Antoine Comte-Bellot : En 2023, les dépenses totales dans le secteur des transports en France ont atteint 520 milliards d'euros, soit 20% du PIB national. Les dépenses publiques représentent 15% de ce montant, soit environ 85 milliards d'euros. Dans cette enveloppe, les dépenses d’investissement dans les infrastructures représentent environ 25Md€. Elles se répartissent entre les infrastructures routières (11 milliards d'euros), ferroviaires (6 milliards d'euros) et les transports en commun (7 milliards d'euros).

Comment la France se compare-t-elle aux autres pays en matière d'investissements dans les transports ?

Antoine Comte-Bellot : La France se situe dans la moyenne basse des pays de l'OCDE (Organisation de coopération et de développement économiques) en termes d'investissements dans les infrastructures de transport, avec environ 0,9% du PIB en moyenne sur la période 2018-2022 (26ème rang sur 44 pays). Des pays comme le Japon, la Suisse et la Chine investissent plus de 1% de leur PIB. Environ la moitié des pays ont augmenté leurs investissements depuis 2012, tandis que l’autre moitié, dont la France, les a diminués.

Pourquoi est-il crucial d'investir dans les infrastructures de transport existantes ?

Antoine Comte-Bellot : Les infrastructures de transport sont essentielles pour la mobilité des Français et l'activité économique. Cependant, ces dernières années, l’état de la plupart des réseaux s’est dégradé, ce qui altère la qualité de service et menace à long terme la possibilité d’utiliser ces infrastructures.

  • Sur le réseau routier national non concédé, en 2022, 31,4% des chaussées nécessitaient un entretien de surface et 18,6% un entretien de structure. 34% des ponts présentent des défauts nécessitant des réparations urgentes.

DONNÉES ENREGISTRÉES ▸
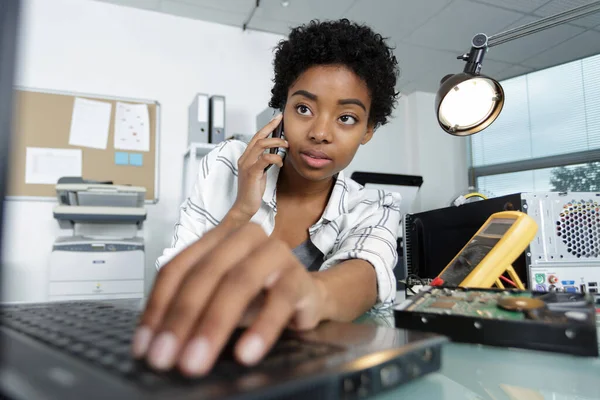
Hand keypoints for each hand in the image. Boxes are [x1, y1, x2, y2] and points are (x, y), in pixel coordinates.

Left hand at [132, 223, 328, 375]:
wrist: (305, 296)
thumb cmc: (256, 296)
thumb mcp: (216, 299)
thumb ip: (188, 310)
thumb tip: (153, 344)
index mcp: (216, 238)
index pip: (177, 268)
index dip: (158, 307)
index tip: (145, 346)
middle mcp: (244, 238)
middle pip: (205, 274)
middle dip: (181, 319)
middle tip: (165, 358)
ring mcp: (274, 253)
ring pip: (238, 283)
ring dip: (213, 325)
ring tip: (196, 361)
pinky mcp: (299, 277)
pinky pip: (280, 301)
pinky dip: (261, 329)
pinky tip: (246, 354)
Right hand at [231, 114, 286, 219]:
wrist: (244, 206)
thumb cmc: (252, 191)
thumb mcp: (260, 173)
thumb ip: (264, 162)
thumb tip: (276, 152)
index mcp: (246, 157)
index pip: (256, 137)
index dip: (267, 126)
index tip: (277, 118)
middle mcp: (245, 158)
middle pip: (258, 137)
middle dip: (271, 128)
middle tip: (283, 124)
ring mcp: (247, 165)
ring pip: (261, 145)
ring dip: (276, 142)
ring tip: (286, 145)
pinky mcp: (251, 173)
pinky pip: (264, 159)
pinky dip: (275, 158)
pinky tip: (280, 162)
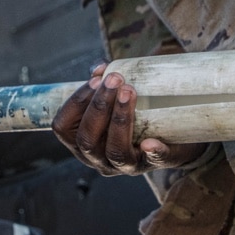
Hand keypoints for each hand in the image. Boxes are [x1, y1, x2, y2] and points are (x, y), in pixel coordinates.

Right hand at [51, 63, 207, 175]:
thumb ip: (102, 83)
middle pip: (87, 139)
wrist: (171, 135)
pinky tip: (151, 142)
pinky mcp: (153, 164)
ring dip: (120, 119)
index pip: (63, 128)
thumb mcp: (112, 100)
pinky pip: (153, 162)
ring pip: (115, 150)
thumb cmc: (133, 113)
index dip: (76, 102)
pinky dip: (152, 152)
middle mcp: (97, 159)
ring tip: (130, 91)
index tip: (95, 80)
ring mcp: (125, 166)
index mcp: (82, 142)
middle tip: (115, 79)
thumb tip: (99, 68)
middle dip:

CONSIGNES DE L'EXERCICE ▸
a) D'après l'extrait sur les investissements dans les transports, quel rang la France occupe-t-elle parmi les 44 pays de l'OCDE pour l'investissement dans les infrastructures de transport ?
b) Rédigez la suite de l'extrait sur les investissements dans les transports, à partir de sa dernière phrase.
Le matériau placé après l'extrait n'a aucun lien avec lui.

RÉPONSES DANS L'ORDRE ▸
a) Elle occupe le 26e rang sur 44 pays.

b)
  • L'âge moyen des voies de notre réseau ferroviaire structurant a fortement augmenté pour atteindre 30 ans et une partie importante des composantes sont hors d'âge. SNCF Réseau estime qu’au cours des prochaines années, sans investissement supplémentaire, 10 000 km de voies pourraient subir des ralentissements voire des fermetures.
  • Concernant le fluvial, la Cour des comptes a publié en 2025 un rapport alarmant sur la dégradation du réseau fluvial qui nuit à sa compétitivité et à la qualité du service, alors que le transport fluvial est crucial pour la transition écologique.

Au-delà d’une rénovation pour garantir le fonctionnement des infrastructures, les réseaux doivent aussi être modernisés pour faire face à de nouveaux enjeux :

  • La diminution des émissions de gaz à effet de serre : les investissements doivent permettre de développer les transports en commun, les aménagements cyclables et des voies réservées pour les usages collectifs de la route (bus, cars, covoiturage).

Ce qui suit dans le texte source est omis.